**Tu tarea**
¿Podrías transcribir completo el texto sobre Venezuela que aparece abajo, sin alterar ninguna palabra ni signo?

Venezuela no es el problema; es el sistema criminal que la secuestró el que debe confrontarse y erradicarse. Estados Unidos lo ha comprendido finalmente, bastante tarde a mi parecer (pero mejor tarde que nunca).
Lo insólito es que haya sido Estados Unidos y no Venezuela (nosotros venezolanos), la responsable del primer pitazo. Es francamente preocupante la reacción de la dirigencia política nacional a la acción ejecutiva de Obama. Hemos visto con consternación el cómo estas reacciones reflejan un total desprecio o desconocimiento de nuestra realidad, confirmando lo que venimos sosteniendo desde hace años: que la política en Venezuela consiste en hacer elecciones fraudulentas y punto.
La gravedad de la tragedia amerita un abordaje urgente de estos asuntos, dejando de lado cualquier otro tema subalterno.

**Conjunto de datos**
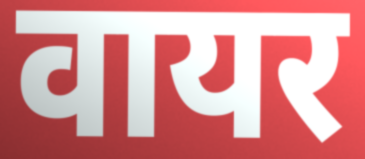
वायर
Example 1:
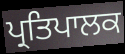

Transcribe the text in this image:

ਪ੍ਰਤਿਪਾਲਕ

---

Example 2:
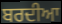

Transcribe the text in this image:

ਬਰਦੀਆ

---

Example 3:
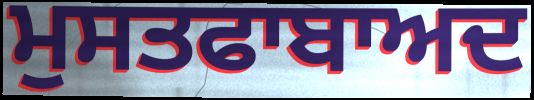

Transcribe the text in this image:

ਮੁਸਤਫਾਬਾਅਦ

---

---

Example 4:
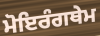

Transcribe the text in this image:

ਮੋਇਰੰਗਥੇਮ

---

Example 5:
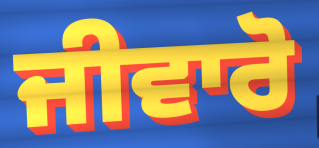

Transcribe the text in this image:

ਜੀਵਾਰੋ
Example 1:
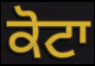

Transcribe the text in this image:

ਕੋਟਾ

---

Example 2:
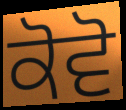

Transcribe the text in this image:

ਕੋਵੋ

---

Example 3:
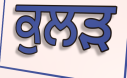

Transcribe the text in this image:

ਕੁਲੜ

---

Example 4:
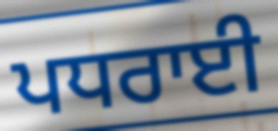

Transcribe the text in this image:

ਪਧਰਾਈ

**Respuesta completa**
Venezuela no es el problema; es el sistema criminal que la secuestró el que debe confrontarse y erradicarse. Estados Unidos lo ha comprendido finalmente, bastante tarde a mi parecer (pero mejor tarde que nunca).
Lo insólito es que haya sido Estados Unidos y no Venezuela (nosotros venezolanos), la responsable del primer pitazo. Es francamente preocupante la reacción de la dirigencia política nacional a la acción ejecutiva de Obama. Hemos visto con consternación el cómo estas reacciones reflejan un total desprecio o desconocimiento de nuestra realidad, confirmando lo que venimos sosteniendo desde hace años: que la política en Venezuela consiste en hacer elecciones fraudulentas y punto.
La gravedad de la tragedia amerita un abordaje urgente de estos asuntos, dejando de lado cualquier otro tema subalterno.